**Problem details:**
What is needed here is an exact copy of all the entries below.

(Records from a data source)
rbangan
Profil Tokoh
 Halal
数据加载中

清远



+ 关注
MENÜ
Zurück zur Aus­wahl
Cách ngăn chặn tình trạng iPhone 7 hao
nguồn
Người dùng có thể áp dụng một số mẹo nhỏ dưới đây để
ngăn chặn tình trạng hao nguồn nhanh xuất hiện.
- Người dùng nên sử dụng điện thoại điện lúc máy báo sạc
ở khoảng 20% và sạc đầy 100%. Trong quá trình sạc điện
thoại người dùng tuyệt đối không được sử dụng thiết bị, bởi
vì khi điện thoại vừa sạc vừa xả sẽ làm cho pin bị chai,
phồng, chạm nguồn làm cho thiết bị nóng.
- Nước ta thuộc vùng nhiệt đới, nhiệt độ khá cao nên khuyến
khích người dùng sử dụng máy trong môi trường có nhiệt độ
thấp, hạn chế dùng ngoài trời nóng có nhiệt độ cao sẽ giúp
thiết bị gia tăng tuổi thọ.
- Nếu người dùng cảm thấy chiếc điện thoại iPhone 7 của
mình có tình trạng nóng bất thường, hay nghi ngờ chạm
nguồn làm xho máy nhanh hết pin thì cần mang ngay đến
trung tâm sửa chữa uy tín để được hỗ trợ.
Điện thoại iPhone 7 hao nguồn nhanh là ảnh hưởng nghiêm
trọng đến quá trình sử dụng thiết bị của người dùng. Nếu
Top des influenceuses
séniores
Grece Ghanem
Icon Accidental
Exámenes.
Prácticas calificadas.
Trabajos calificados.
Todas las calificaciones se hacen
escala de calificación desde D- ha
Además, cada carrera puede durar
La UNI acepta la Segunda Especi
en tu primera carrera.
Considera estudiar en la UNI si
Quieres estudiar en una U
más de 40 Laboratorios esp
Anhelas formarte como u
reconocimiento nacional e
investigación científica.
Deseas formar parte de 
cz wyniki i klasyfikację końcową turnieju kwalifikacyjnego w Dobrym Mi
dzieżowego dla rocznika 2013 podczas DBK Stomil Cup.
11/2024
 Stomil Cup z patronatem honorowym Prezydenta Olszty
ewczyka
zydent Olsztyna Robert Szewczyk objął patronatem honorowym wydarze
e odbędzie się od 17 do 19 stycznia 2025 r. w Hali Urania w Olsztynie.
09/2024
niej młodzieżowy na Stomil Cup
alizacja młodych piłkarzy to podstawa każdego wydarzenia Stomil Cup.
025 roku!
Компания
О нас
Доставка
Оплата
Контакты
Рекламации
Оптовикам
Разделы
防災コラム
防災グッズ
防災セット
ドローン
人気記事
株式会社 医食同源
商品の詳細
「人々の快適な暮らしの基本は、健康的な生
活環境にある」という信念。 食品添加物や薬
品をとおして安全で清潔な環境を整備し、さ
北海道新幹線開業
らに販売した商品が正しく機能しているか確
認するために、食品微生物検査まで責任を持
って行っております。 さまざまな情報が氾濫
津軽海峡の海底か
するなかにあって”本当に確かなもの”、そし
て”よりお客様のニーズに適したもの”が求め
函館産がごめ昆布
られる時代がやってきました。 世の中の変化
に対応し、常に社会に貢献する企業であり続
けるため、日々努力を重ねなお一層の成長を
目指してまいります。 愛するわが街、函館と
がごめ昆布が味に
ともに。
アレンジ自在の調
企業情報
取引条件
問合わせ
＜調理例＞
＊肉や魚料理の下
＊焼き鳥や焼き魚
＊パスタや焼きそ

**Written answer:**
rbangan
Profil Tokoh
 Halal
数据加载中

清远



+ 关注
MENÜ
Zurück zur Aus­wahl
Cách ngăn chặn tình trạng iPhone 7 hao
nguồn
Người dùng có thể áp dụng một số mẹo nhỏ dưới đây để
ngăn chặn tình trạng hao nguồn nhanh xuất hiện.
- Người dùng nên sử dụng điện thoại điện lúc máy báo sạc
ở khoảng 20% và sạc đầy 100%. Trong quá trình sạc điện
thoại người dùng tuyệt đối không được sử dụng thiết bị, bởi
vì khi điện thoại vừa sạc vừa xả sẽ làm cho pin bị chai,
phồng, chạm nguồn làm cho thiết bị nóng.
- Nước ta thuộc vùng nhiệt đới, nhiệt độ khá cao nên khuyến
khích người dùng sử dụng máy trong môi trường có nhiệt độ
thấp, hạn chế dùng ngoài trời nóng có nhiệt độ cao sẽ giúp
thiết bị gia tăng tuổi thọ.
- Nếu người dùng cảm thấy chiếc điện thoại iPhone 7 của
mình có tình trạng nóng bất thường, hay nghi ngờ chạm
nguồn làm xho máy nhanh hết pin thì cần mang ngay đến
trung tâm sửa chữa uy tín để được hỗ trợ.
Điện thoại iPhone 7 hao nguồn nhanh là ảnh hưởng nghiêm
trọng đến quá trình sử dụng thiết bị của người dùng. Nếu
Top des influenceuses
séniores
Grece Ghanem
Icon Accidental
Exámenes.
Prácticas calificadas.
Trabajos calificados.
Todas las calificaciones se hacen
escala de calificación desde D- ha
Además, cada carrera puede durar
La UNI acepta la Segunda Especi
en tu primera carrera.
Considera estudiar en la UNI si
Quieres estudiar en una U
más de 40 Laboratorios esp
Anhelas formarte como u
reconocimiento nacional e
investigación científica.
Deseas formar parte de 
cz wyniki i klasyfikację końcową turnieju kwalifikacyjnego w Dobrym Mi
dzieżowego dla rocznika 2013 podczas DBK Stomil Cup.
11/2024
 Stomil Cup z patronatem honorowym Prezydenta Olszty
ewczyka
zydent Olsztyna Robert Szewczyk objął patronatem honorowym wydarze
e odbędzie się od 17 do 19 stycznia 2025 r. w Hali Urania w Olsztynie.
09/2024
niej młodzieżowy na Stomil Cup
alizacja młodych piłkarzy to podstawa każdego wydarzenia Stomil Cup.
025 roku!
Компания
О нас
Доставка
Оплата
Контакты
Рекламации
Оптовикам
Разделы
防災コラム
防災グッズ
防災セット
ドローン
人気記事
株式会社 医食同源
商品の詳細
「人々の快適な暮らしの基本は、健康的な生
活環境にある」という信念。 食品添加物や薬
品をとおして安全で清潔な環境を整備し、さ
北海道新幹線開業
らに販売した商品が正しく機能しているか確
認するために、食品微生物検査まで責任を持
って行っております。 さまざまな情報が氾濫
津軽海峡の海底か
するなかにあって”本当に確かなもの”、そし
て”よりお客様のニーズに適したもの”が求め
函館産がごめ昆布
られる時代がやってきました。 世の中の変化
に対応し、常に社会に貢献する企業であり続
けるため、日々努力を重ねなお一層の成長を
目指してまいります。 愛するわが街、函館と
がごめ昆布が味に
ともに。
アレンジ自在の調
企業情報
取引条件
問合わせ
＜調理例＞
＊肉や魚料理の下
＊焼き鳥や焼き魚
＊パスタや焼きそ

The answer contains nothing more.